The functions cashjump, assetjump, and mertonjump return call and put prices, as vectors named "Call" and "Put", or "Call1", "Call2", etc. in case inputs are vectors. The pricing model is the Merton jump model, in which jumps are lognormally distributed.

Usage

assetjump(s, k, v, r, tt, d, lambda, alphaj, vj, complete)
cashjump(s, k, v, r, tt, d, lambda, alphaj, vj, complete)
mertonjump(s, k, v, r, tt, d, lambda, alphaj, vj, complete)

Arguments

Details

Returns a scalar or vector of option prices, depending on the inputs

Value

A vector of call and put prices computed using the Merton lognormal jump formula.

See Also

McDonald, Robert L., Derivatives Markets, 3rd Edition (2013) Chapter 24

bscall bsput

Examples

s <- 40; k <- 40; v <- 0.30; r <- 0.08; tt <- 2; d <- 0;
lambda <- 0.75; alphaj <- -0.05; vj <- .35;
bscall(s, k, v, r, tt, d)
bsput(s, k, v, r, tt, d)
mertonjump(s, k, v, r, tt, d, 0, 0, 0)
mertonjump(s, k, v, r, tt, d, lambda, alphaj, vj)

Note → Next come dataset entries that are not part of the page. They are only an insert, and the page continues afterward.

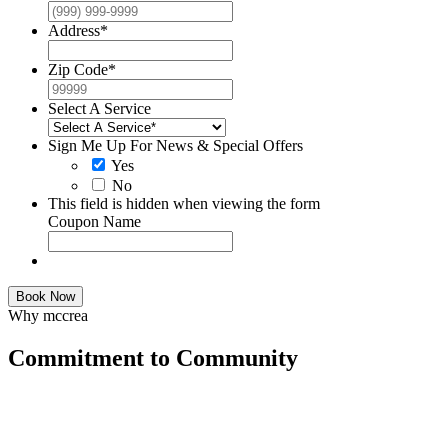
Address
*
Zip Code
*
Select A Service
Sign Me Up For News & Special Offers
Yes
No
This field is hidden when viewing the form
Coupon Name
Book Now
Why mccrea
Commitment to Community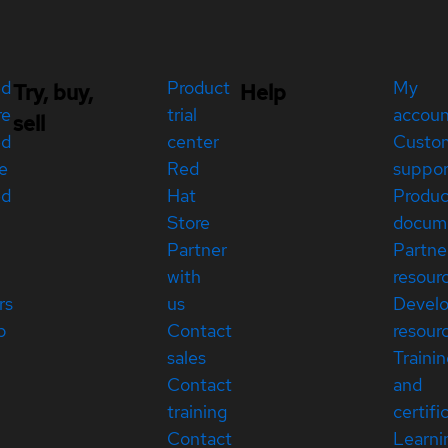
ed
Product
My
Try, buy,
Help
re
trial
accou
sell
ed
center
Custo
e
Red
suppor
ed
Hat
Produc
Store
docum
Partner
Partne
with
resour
rs
us
Devel
p
Contact
resour
sales
Traini
Contact
and
training
certifi
Contact
Learni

## following returns the same price as previous
c(1, -1)*(assetjump(s, k, v, r, tt, d, lambda, alphaj, vj) -
k*cashjump(s, k, v, r, tt, d, lambda, alphaj, vj))

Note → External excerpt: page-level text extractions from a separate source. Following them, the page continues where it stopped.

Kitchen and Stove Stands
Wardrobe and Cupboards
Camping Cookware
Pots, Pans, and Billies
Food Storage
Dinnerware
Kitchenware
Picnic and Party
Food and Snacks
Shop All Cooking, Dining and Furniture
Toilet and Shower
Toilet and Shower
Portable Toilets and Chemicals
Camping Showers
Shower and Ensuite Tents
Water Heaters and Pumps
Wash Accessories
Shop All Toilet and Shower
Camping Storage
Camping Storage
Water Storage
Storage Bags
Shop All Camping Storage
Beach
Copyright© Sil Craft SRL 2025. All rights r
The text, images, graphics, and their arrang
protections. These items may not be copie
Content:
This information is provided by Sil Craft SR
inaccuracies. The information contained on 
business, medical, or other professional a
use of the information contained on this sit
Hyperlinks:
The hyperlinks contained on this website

## return call prices for different strikes
kseq <- 35:45
cp <- mertonjump(s, kseq, v, r, tt, d, lambda, alphaj,
    vj)$Call

## Implied volatilities: Compute Black-Scholes implied volatilities
## for options priced using the Merton jump model
vimp <- sapply(1:length(kseq), function(i) bscallimpvol(s, kseq[i],
    r, tt, d, cp[i]))
plot(kseq, vimp, main='Implied volatilities', xlab='Strike',
    ylab='Implied volatility', ylim=c(0.30, 0.50))